[Saved data entries]
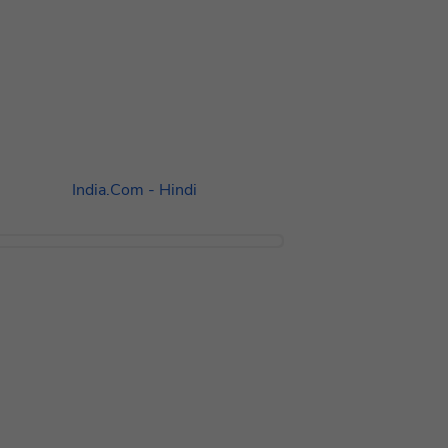
India.Com - Hindi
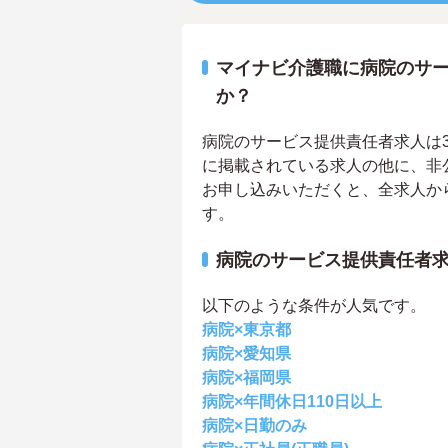
マイナビ介護職に病院のサ
か？
病院のサービス提供責任者求人は3件
に掲載されている求人の他に、非
お申し込みいただくと、全求人か
す。
病院のサービス提供責任者
以下のような条件が人気です。
病院×東京都
病院×愛知県
病院×福岡県
病院×年間休日110日以上
病院×日勤のみ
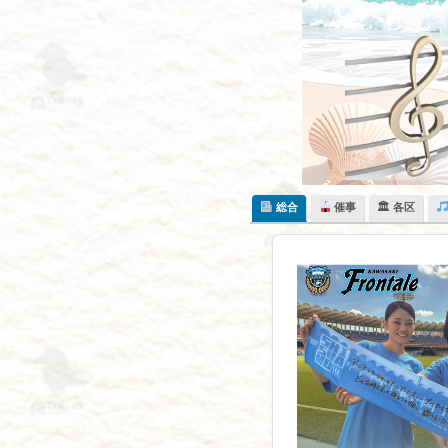
Skip
to
content
総合
催事
🏛 各区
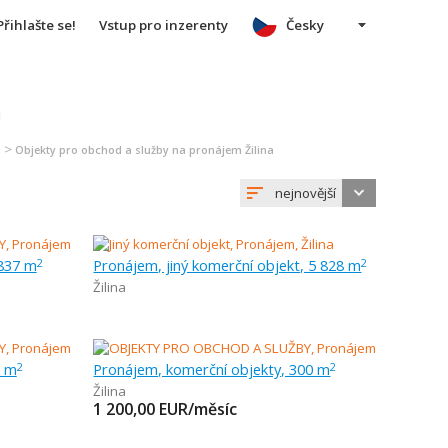
Přihlašte se!
Vstup pro inzerenty
Česky
u
>
a
Objekty pro obchod a služby na pronájem Žilina
nejnovější
 837 m
Pronájem, jiný komerční objekt, 5 828 m
2
2
Žilina
0 m
Pronájem, komerční objekty, 300 m
2
2
Žilina
1 200,00
EUR/měsíc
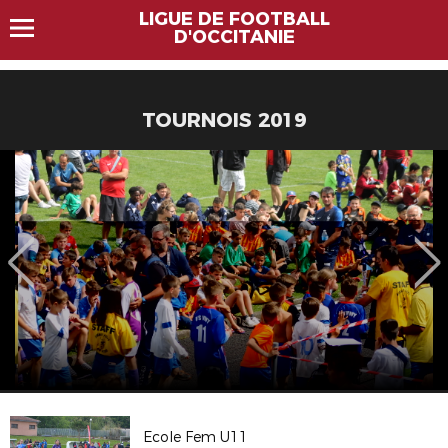
LIGUE DE FOOTBALL
D'OCCITANIE
TOURNOIS 2019
Ecole Fem U11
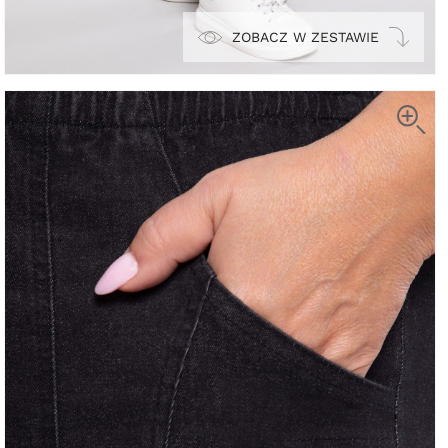
ZOBACZ W ZESTAWIE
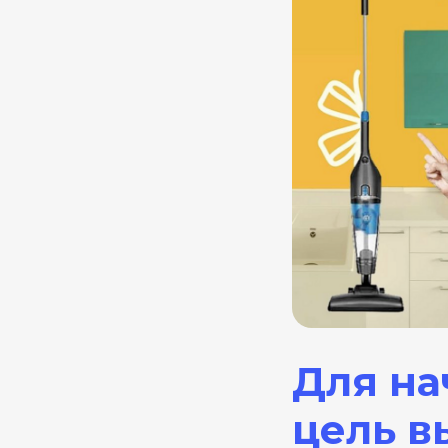
Для на
цель в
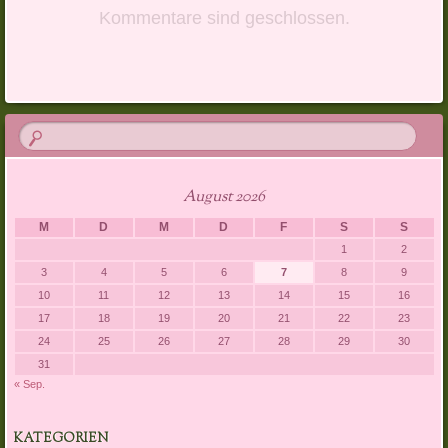
Kommentare sind geschlossen.
August 2026
M
D
M
D
F
S
S
1
2
3
4
5
6
7
8
9
10
11
12
13
14
15
16
17
18
19
20
21
22
23
24
25
26
27
28
29
30
31
« Sep.
KATEGORIEN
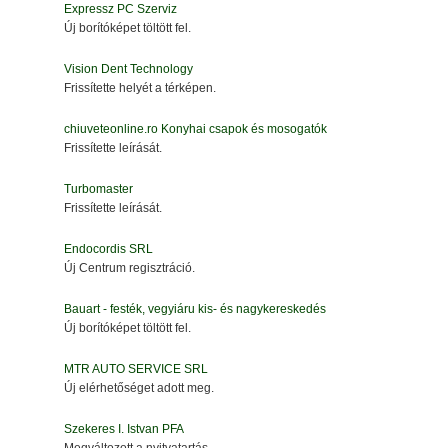
Expressz PC Szerviz
Új borítóképet töltött fel.
Vision Dent Technology
Frissítette helyét a térképen.
chiuveteonline.ro Konyhai csapok és mosogatók
Frissítette leírását.
Turbomaster
Frissítette leírását.
Endocordis SRL
Új Centrum regisztráció.
Bauart - festék, vegyiáru kis- és nagykereskedés
Új borítóképet töltött fel.
MTR AUTO SERVICE SRL
Új elérhetőséget adott meg.
Szekeres I. Istvan PFA
Megváltozott a nyitvatartás.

*Instruction*.
Count the lines of the data above that contain the string "komerční", treating uppercase and lowercase letters as different. Give only the number.

*Response box*.
2